3 - O presidente da comissão de fiscalização, por sua iniciativa ou a pedido do presidente do conselho de administração, poderá assistir ou fazer-se representar por outro membro da comissão às reuniões do conselho de administração.
Artigo 11.º
Reuniões
A comissão de fiscalização reúne ordinariamente uma vez por mês e extraordinariamente sempre que convocada pelo respectivo presidente, quer por iniciativa sua, quer a pedido da maioria dos seus membros ou do conselho de administração.
SECÇÃO IV
Disposições comuns
Artigo 12.º
Remunerações
Os membros do conselho de administração e da comissão de fiscalização são remunerados nos termos da legislação aplicável.
Artigo 13.º
Quórum e deliberações
1 - Os órgãos da empresa só podem deliberar validamente quando esteja presente a maioria dos seus membros.
2 - As deliberações são tomadas por maioria absoluta de votos dos membros presentes, não sendo admitida a abstenção ou o voto por correspondência ou por procuração.
3 - As deliberações constarão da acta da reunião e só por essa forma poderão ser provadas.
Artigo 14.º
Exercício cumulado de funções
É vedado a qualquer membro o exercício cumulado de funções nos órgãos sociais da empresa.
CAPÍTULO III
Intervenção do Governo Regional
Artigo 15.º
Finalidade e âmbito
Cabe ao Governo Regional, através da Secretaria Regional da Agricultura, Pescas e Ambiente, assegurar a orientação da actividade da empresa, com vista à sua harmonização com as políticas globais e sectoriais e com o planeamento económico regional.
Artigo 16.º
Tutela económica e financeira
A tutela económica e financeira da Lotaçor é exercida, nos termos previstos na lei, pelos Secretários Regionais da Presidência para as Finanças e Planeamento e da Agricultura, Pescas e Ambiente.
CAPÍTULO IV
Gestão patrimonial e financeira
SECÇÃO I
Gestão patrimonial
Artigo 17.º
Património
1 - O património da Lotaçor é constituído pelos bens e direitos já pertencentes à empresa e por todos aqueles que venha a adquirir para ou no exercício da sua actividade.
2 - A empresa deve manter actualizado o cadastro dos bens que integram o seu património e ainda dos bens do Estado ou da Região que estejam afectos à sua actividade.
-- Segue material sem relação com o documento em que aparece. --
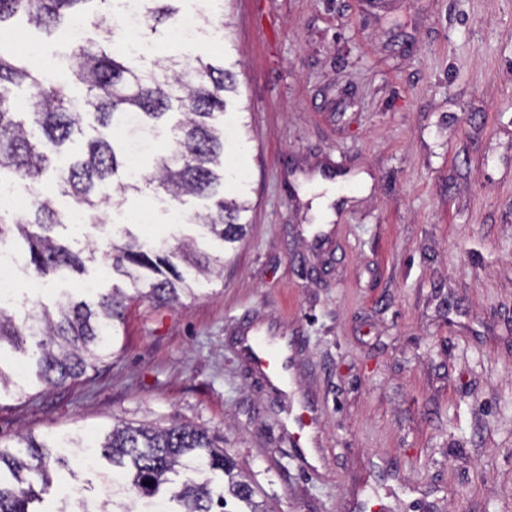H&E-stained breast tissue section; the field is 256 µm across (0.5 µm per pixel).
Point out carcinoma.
I'll list each match as a JSON object with an SVG mask.
<instances>
[{"instance_id": "cac0c4a2", "label": "carcinoma", "mask_w": 512, "mask_h": 512, "mask_svg": "<svg viewBox=\"0 0 512 512\" xmlns=\"http://www.w3.org/2000/svg\"><path fill=\"white\" fill-rule=\"evenodd\" d=\"M108 0H0V28L24 16L30 26L51 29L63 19L82 15L83 7ZM172 0H142L143 28H174L177 9ZM155 7H150V4ZM71 71L84 91V105L103 128H140L144 119L160 120L178 108L183 119L172 127V152L157 159L152 181L173 197L194 195L211 202L201 221L208 232L226 246L246 235L245 203L226 199L218 191L221 176L215 168L224 154V131L212 121L226 110L224 93L235 91L233 65L214 66L198 61L192 72L174 58L165 63L137 65L106 44L77 42L71 54ZM22 88L23 97L15 95ZM68 84L47 76L14 55L11 45L0 41V175L9 172L33 193L24 211L0 215V241L16 234L27 246L28 262L38 278L65 271L82 272L80 253L62 244L54 230L66 215L53 198L37 191L54 175L58 192L71 198L84 214L95 209L99 195L109 201L123 194L127 184L112 185L118 159L109 140L92 139L86 156L60 166L43 151L49 143L59 147L72 140L82 113L73 111ZM112 270L125 276L130 288H114L99 296L96 308L85 302L57 303L23 314L0 306V353L8 349L36 359V380L57 387L97 368L111 355L124 322L126 301L153 304L177 302L193 294L195 275H208L223 266V259L191 244L166 250L149 246L126 233L111 246ZM112 465L127 470L126 491L151 496L161 487L176 507L168 512H266L254 499V490L237 478L235 465L209 437L193 427L162 430L114 425L102 443L79 434L61 440L19 437L0 445V512H35L30 505L50 486L49 467H68L54 448H98ZM234 502L236 510L227 509Z\"/></svg>"}]
</instances>
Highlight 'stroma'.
<instances>
[{"mask_svg": "<svg viewBox=\"0 0 512 512\" xmlns=\"http://www.w3.org/2000/svg\"><path fill=\"white\" fill-rule=\"evenodd\" d=\"M192 37L151 34L156 59L236 64L224 124V192L250 204L225 253L199 214L151 181L58 237L84 273L39 280L32 308L127 288L108 240L191 241L222 274L172 305L128 303L112 355L65 385L0 397V443L96 433L115 420L205 430L270 512H512V0H177ZM30 45L70 79L67 30ZM334 218L317 231L318 182ZM299 344L289 392L241 357L243 327ZM314 397V468L285 422ZM56 472L44 512H107L105 459Z\"/></svg>", "mask_w": 512, "mask_h": 512, "instance_id": "35a3bbf8", "label": "stroma"}]
</instances>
3 - Compete ao conselho de administração administrar e dispor dos bens e direitos que integram o património da empresa e ainda administrar os bens do Estado e da Região que lhe estejam afectos.
SECÇÃO II
Gestão financeira
Artigo 18.º
Princípios gerais
1 - A gestão da Lotaçor terá como objectivo prioritário a prestação do serviço público de primeira venda do pescado na Região, sem prejuízo de procurar alcançar o equilíbrio económico da exploração, assegurando níveis adequados de autofinanciamento e de remuneração do capital investido.
2 - Sempre que o Governo Regional determinar a prossecução de objectivos sectoriais, designadamente a prática de taxas insusceptíveis de proporcionar receitas que cubram a totalidade dos custos, ou a realização de investimentos de rentabilidade não demonstrada, serão objecto de acordo a estabelecer entre o Governo Regional e a empresa, com base em contratos-programa ou, na falta destes, nos orçamentos anuais que a empresa formular e que o Governo Regional aprovar.
Artigo 19.º
Capital estatutário
1 - O capital estatutário da Lotaçor é de 470000 contos.